The local portion includes the levy and state levy equalization funds, called Local Effort Assistance, or LEA. LEA money is provided to school districts in Washington that are considered property-poor, since the higher a district’s total property value, the less each property owner pays in taxes to fund a levy.
Most school leaders believe LEA funds are currently at risk as the state Legislature grapples with budget cuts, and LEA is a large fund that isn’t protected from cuts as most school funds are. The Cheney School District’s portion of LEA is expected to be $1.3 million for the current school year and $1 million next school year, assuming the fund remains in the state budget.
While some area districts are raising their levies to cover expected LEA cuts, Cheney decided not to follow suit.
“Because we’re a growing district…we could cover some of that LEA cut with our growth,” Keller said. “So ultimately we have chosen to honor the promise we made to our taxpayers to keep our combined taxes and bonding below $5.”
Cheney school leaders are optimistic about commercial development and enrollment growth in the district in the future, but said they wanted to be conservative in projecting growth over the next three years.
District finance director Brian Aiken assumed 3 percent growth in each of the three years 2013-2015, which would keep the levy rate at $3.19 per $1,000 in assessed property value. Taxpayers will also continue to pay for the $79 million construction bond that is funding construction of two new middle schools in the district, but acquisition of interest-free federal bonds have brought the bond rate down. Aiken predicts the total tax rate—both the levy and bond—to be $4.97 per thousand in 2013, $4.95 in 2014 and $4.96 in 2015 if total growth in the district is 3 percent.
“We built our model on 3 percent on the next three years, but I think that’s going to be low,” he said, pointing to new industrial development highlighted by a new Caterpillar distribution center valued at $42 million.
While some district patrons have asked for specific breakdowns of where the levy funds would go, Aiken said it was difficult to do, since the funds are combined in the general fund and distributed to different line items.
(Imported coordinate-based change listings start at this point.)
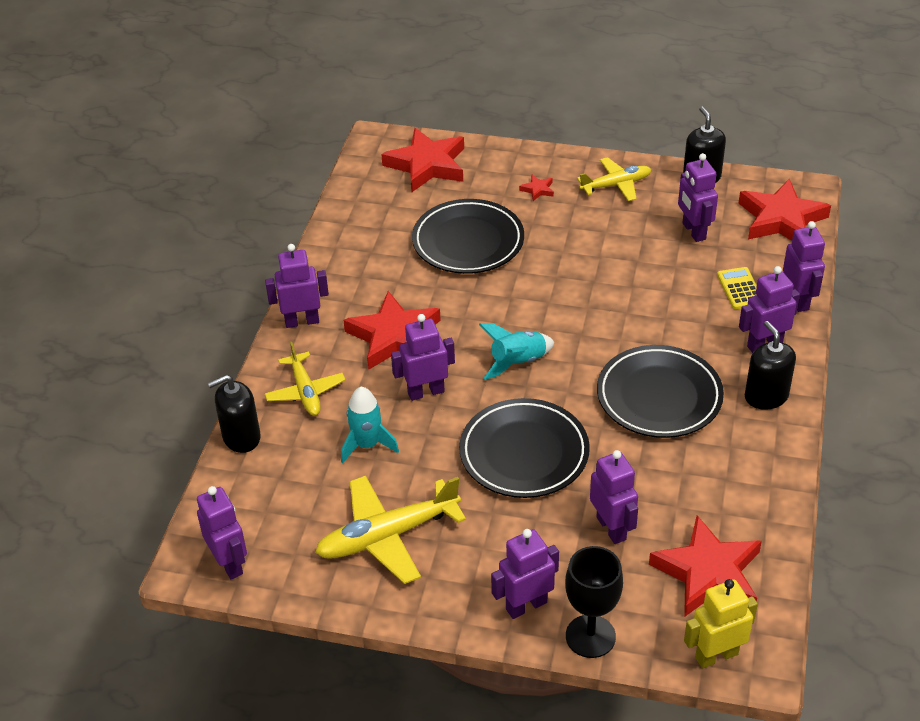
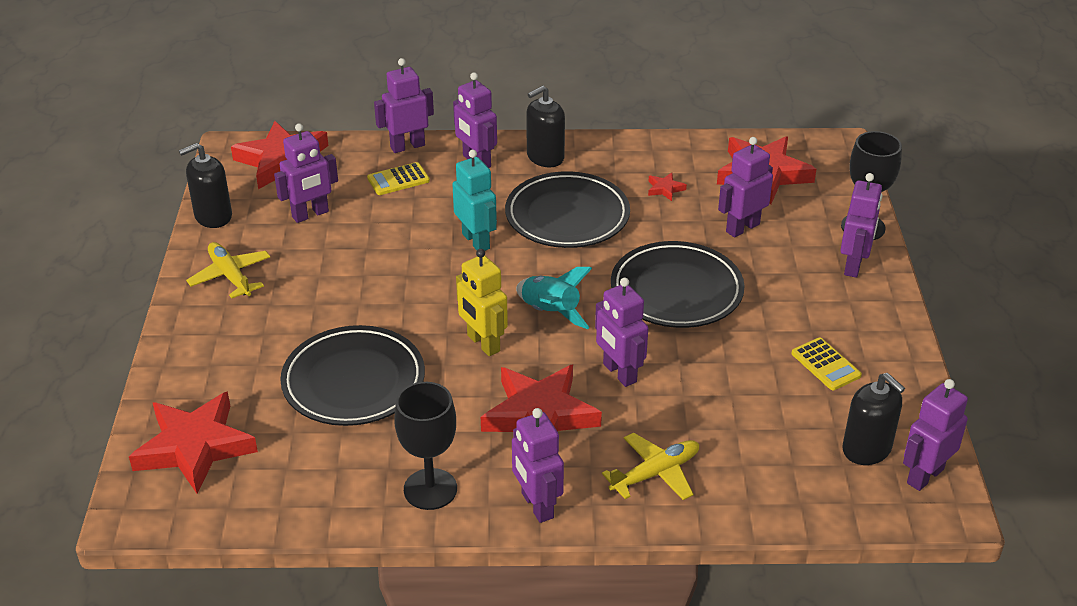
camera: 105 degrees left, 5 degrees down
black soap dispenser [208,375,261,453] -> black soap dispenser moved to [842,373,905,465]
yellow plane [315,475,466,584] -> yellow calculator [791,337,862,390]
turquoise rocket [341,387,399,463] -> none
purple robot [491,529,559,619] -> purple robot turned 120 degrees counterclockwise [841,173,882,278]
red star [519,174,554,201] -> red star moved to [648,173,687,201]
yellow robot [684,579,758,669] -> yellow robot moved to [456,249,508,356]
none -> black goblet [394,382,457,510]
none -> turquoise robot [452,150,497,251]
But if the levy fails, the district would have a roughly $10 million hole to fill in its $39 million budget.
“If you were to go out and say, ‘if we lose 25 percent of our budget, 25 percent of our teachers would go.’ Well, that’s not true,” Aiken said. “You would go through a priority process and the school board and the superintendent in interactions with the community then determines what we value and what we prioritize.”
Leaders hope it doesn’t come to that, relying on a history of community support and the initial success of the 2010 construction bond—the middle school construction is under budget thus far, with bids coming for a new elementary school—to bring “yes” votes on the levy.